Einstein held that imagination is more important than knowledge: “Knowledge is limited. Imagination encircles the world.”
I define imagination as the faculty of the mind that forms and manipulates images, propositions, concepts, emotions, and sensations above and beyond, and sometimes independently of, incoming stimuli, to open up the realms of the abstract, the figurative, the possible, the hypothetical, and the universal.
Imagination comes in many forms and by many degrees, ranging from scientific reasoning to musical appreciation, and overlaps with a number of other cognitive constructs including belief, desire, emotion, memory, supposition, and fantasy.
Belief, like perception, aims at according with reality, while desire aims at altering reality. Neither can be said of imagination. Emotion like belief aims at according with reality, but more particularly at reflecting the significance of its object, or class of object, for the subject—an aspect that it shares with many forms of imagination.
Like imagination, memory involves remote imagery. But unlike imagination, it is rooted in reality and serves primarily to frame and guide action. Memories are often more vivid than imaginings, which are, in turn, more vivid than suppositions. Suppositions tend to be cold and cognitive, and lacking in the emotional or existential dimensions of imagination. Finally, fantasy may be understood as a subtype of imagination, namely, imagination for the improbable.
I say the improbable rather than the impossible, because there is a theory that, just as perception justifies beliefs about actuality, so imagination justifies beliefs about possibility, or, at least, metaphysical as opposed to natural possibility. To quote Hume, ‘It is an established maxim in metaphysics, that whatever the mind clearly conceives, includes the idea of possible existence, or in other words, that nothing we imagine is absolutely impossible.’ Could ghosts, the devil, time travel etc. really be possible? I think inconceivability may be a better guide to impossibility than conceivability to possibility. But what does it mean for something to be conceivable or inconceivable, and by whom?

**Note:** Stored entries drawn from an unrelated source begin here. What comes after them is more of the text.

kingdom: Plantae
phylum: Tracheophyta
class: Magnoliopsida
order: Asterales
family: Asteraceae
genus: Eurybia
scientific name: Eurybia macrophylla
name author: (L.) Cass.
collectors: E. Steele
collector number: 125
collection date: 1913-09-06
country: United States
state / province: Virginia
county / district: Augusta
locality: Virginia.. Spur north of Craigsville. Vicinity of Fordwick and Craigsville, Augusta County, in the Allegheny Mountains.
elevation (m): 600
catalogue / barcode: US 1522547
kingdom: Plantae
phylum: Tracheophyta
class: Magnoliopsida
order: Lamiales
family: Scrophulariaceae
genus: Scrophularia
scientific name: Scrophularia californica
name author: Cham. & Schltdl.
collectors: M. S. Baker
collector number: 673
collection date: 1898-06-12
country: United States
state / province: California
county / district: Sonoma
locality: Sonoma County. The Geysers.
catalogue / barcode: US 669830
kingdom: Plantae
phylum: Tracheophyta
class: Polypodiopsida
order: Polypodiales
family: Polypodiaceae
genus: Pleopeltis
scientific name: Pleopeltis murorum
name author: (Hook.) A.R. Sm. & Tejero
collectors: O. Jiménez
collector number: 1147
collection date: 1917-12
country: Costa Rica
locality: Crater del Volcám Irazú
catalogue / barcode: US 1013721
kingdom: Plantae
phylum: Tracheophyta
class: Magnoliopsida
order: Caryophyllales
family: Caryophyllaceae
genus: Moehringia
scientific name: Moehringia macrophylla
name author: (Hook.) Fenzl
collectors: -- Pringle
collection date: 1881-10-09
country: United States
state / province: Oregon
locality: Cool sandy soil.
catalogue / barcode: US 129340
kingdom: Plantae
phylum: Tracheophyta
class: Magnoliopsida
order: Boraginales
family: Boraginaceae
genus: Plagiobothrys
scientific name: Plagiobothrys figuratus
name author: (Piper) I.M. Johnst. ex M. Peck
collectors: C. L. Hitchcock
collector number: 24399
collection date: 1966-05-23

Until very recently, most human societies did not mark a strict divide between imagination and belief, or fiction and reality, with each one informing and enriching the other. In fact, it could be argued that, in many important respects, the fiction primed over the reality—and even that this has been one of the hallmarks of our species. Today, there are pills for people who confuse imaginings and beliefs, but back then no one ever thought that life, with its much harder hardships, might be meaningless—which I think tells us quite a bit about imagination and its uses, and also about mental illness.
Imagination has many uses, and here are some of them. Most children begin to develop pretend play at around 15 months of age. What are children doing when they pretend play? And why are they so absorbed in works of imagination? When I was seven years old, I would devour book after book and plead with my parents for those that were not already on the shelves. By exercising their imagination, children seek to make sense of the world, and to find their place in it.
In imagination as in dream, we ascribe form, pattern, and significance to things, and then reflect them back onto those things. When we look at the Mona Lisa, we see much more than just the brushstrokes. In fact, we barely see the brushstrokes. Without this work of assessing and assimilating, the world would be no more than an endless stream of sense impressions, as it might sometimes seem to those who lack imagination, with no hope of escape or reprieve.
More than that, by imagination we are able to complete the world, or our world, by conjuring up the missing parts, and even to inhabit other worlds such as Middle-earth or the Seven Kingdoms. Imagination remains highly active throughout adulthood, and what is chick lit or even pornography if not an aid to the adult imagination? In one year (2017), Pornhub recorded 28.5 billion visits, equivalent to about four times the world population—and that’s just to the one site.
If imagination enables us to feel at home in the world, it also enables us to do things in the world. It makes knowledge applicable by forging associations and connections. It guides decision-making by picturing and playing out possibilities. Science progresses by hypothesis, which is a product of imagination, and philosophy makes frequent use of thought experiments such as the brain in the vat or the trolley problem, or, indeed, Plato’s Republic.
Imagination also enables us to talk to one another, understand one another, and work together. Without imagination, there could be no metaphor, no irony, no humour, no past or future tense, and no conditional. In fact, there could be no language at all, for what are words if not symbols and representations? By imagination, we can put ourselves in other people’s shoes, think what they think, feel what they feel, and empathize with them. Problems in autism, which can be interpreted as a disorder of imagination, include abnormalities in patterns of communication; impairments in social interactions; and a restricted, stereotyped, and repetitive repertoire of behaviours, interests, and activities.
I’m lucky to have received a good education, but one thing it didn’t do is cultivate my imagination. In recent years, I’ve been trying to recover the vivid imagination that I had as a child. For that, I’ve been doing three things, all of them very simple—or, at least, very simple to explain.
- Being aware of the importance of imagination.
- Making time for idleness.
- Taking inspiration from nature.
I’ll end with these few words from William Blake,
The tree which moves some to tears of joy is in the eyes of others only a green thing that stands in the way. Some see nature all ridicule and deformity… and some scarce see nature at all. But to the eyes of the man of imagination, nature is imagination itself.